Re: [-empyre-] aesthetics of failure, microsound literature



In addition to Oval, Pole, et al, there is the veteran Yasunao Tone, whose "Solo for Wounded CD" won at the 2002 Ars Electronica.

I guess my question was: can this idea of failure go beyond technique? Or is that a sufficient enough basis for a body of work? What about the implied or overt critique of the digital utopia?

G.

P.S. Brendan, it's interesting that when you decide to work from recycled scrap, you are never really starting from scratch--you always have the built-in history of the materials you've discovered. I think that's very interesting and mysterious.


http://www.lovely.com/bios/tone.html Brendan Howell wrote:

The best example I can think of is the German electronic musician Pole (Stefan Betke). He takes his name and concept from a broken Waldorf 4 Pole filter which produced a sort of clicky crackling sound. The resulting music is a kind of mix of dubby basslines, organ licks and said clicky glitches looped up as the percussion. The LP3 (the yellow one) is my personal favorite, although I have not heard the latest LP.

http://www.pole-music.com/content.html

There's also Oval who take a lot of their samples from the sounds made by playing scratched CDs. It's a little harder to listen to but still pretty interesting.

There are more but that's all I can think of now.

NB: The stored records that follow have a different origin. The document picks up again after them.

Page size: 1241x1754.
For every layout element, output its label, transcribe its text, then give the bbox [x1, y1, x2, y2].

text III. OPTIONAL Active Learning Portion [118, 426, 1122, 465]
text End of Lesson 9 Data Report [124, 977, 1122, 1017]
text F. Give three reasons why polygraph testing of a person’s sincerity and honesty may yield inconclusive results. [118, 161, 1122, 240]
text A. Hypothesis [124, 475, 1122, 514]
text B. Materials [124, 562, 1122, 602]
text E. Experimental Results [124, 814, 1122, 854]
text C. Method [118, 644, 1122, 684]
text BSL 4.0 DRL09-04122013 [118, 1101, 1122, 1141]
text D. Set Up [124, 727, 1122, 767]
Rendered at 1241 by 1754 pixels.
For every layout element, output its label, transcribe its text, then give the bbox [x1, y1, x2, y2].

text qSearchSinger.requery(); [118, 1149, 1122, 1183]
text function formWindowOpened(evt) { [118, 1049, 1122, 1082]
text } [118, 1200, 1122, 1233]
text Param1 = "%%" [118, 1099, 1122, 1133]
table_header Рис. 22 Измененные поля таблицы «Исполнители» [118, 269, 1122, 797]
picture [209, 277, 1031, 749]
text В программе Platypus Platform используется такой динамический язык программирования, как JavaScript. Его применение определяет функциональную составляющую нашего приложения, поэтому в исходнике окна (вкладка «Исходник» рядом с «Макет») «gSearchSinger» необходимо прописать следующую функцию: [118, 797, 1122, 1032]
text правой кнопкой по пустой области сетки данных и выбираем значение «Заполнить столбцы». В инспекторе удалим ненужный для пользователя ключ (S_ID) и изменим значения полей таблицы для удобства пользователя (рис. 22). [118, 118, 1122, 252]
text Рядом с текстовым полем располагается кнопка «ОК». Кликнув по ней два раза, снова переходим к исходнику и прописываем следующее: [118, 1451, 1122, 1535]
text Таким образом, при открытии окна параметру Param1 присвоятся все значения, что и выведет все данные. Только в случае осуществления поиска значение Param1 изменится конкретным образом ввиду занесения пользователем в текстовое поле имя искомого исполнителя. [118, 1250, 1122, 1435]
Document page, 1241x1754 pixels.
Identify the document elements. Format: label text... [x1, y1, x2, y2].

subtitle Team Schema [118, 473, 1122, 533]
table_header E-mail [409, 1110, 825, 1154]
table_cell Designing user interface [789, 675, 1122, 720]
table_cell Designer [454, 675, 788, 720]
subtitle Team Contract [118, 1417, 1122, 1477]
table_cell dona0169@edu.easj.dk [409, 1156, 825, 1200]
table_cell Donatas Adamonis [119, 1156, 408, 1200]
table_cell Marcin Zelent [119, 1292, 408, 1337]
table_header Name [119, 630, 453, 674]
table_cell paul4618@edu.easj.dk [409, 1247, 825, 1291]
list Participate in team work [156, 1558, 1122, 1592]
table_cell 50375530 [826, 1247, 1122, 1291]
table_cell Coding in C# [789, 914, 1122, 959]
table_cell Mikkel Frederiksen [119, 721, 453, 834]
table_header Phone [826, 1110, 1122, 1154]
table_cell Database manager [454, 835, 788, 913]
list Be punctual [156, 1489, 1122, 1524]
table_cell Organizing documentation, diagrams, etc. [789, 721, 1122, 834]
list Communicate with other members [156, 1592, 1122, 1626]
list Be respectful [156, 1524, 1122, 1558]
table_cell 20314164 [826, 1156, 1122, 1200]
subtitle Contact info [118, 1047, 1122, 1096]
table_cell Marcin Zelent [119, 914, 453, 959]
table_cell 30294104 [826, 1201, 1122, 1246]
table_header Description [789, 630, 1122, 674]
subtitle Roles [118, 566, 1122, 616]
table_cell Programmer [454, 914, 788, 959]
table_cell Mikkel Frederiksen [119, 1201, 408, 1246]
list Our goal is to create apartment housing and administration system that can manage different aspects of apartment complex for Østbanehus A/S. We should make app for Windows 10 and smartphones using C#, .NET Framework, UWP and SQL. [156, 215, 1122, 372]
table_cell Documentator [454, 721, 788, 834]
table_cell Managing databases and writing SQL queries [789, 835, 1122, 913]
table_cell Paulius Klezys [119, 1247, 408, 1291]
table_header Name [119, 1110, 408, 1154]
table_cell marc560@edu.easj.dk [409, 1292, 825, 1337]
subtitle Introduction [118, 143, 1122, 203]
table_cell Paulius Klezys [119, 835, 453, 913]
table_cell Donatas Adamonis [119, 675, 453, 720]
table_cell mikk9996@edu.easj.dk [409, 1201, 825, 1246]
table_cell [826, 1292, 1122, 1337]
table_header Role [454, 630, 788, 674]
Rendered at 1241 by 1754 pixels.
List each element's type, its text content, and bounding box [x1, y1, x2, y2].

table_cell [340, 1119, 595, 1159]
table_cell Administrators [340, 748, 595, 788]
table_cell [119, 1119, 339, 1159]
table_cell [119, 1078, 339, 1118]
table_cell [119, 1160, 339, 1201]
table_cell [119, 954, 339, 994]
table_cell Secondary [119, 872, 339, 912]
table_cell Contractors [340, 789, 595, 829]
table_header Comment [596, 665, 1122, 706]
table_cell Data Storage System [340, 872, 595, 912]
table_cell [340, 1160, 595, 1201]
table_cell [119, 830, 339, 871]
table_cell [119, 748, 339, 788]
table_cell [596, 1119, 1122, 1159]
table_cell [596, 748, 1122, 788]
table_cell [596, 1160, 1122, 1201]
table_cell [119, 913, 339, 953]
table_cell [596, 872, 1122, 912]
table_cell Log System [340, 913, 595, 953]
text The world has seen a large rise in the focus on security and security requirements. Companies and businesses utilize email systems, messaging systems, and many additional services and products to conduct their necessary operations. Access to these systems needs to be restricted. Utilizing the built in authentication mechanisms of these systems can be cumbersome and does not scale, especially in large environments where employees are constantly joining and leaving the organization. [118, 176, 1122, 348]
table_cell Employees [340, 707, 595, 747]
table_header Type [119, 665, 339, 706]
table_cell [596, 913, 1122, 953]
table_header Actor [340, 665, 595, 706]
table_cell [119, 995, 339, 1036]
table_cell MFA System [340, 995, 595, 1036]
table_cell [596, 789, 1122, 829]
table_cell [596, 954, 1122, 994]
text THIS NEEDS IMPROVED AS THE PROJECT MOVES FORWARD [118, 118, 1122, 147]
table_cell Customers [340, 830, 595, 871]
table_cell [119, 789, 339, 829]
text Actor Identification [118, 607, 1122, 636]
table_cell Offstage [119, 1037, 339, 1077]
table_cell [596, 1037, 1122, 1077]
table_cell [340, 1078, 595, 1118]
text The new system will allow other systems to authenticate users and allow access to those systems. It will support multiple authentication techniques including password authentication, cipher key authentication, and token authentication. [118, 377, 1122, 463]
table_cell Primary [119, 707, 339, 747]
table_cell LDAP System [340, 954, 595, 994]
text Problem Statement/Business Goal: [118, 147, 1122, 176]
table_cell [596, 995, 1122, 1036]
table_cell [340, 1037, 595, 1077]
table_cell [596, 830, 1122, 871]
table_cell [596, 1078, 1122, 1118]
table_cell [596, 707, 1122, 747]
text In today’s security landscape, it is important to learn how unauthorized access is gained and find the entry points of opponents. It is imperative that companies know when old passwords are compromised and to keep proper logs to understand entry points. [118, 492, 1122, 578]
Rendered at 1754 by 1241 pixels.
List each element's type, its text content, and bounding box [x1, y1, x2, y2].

I have to say, I love this capitalist materialist empire in the respect that it produces a rich body of junk (material and media) that I can have for free or very little and with a bit of effort and occasional cleverness, I can build something useful or beautiful. It gives me the feeling that I'm getting away with something. Of course sometimes it gets re-incorporated into the economy (witness vintage clothing) but the very wastefulness of it insures that there will always be plenty of crap for me to mine.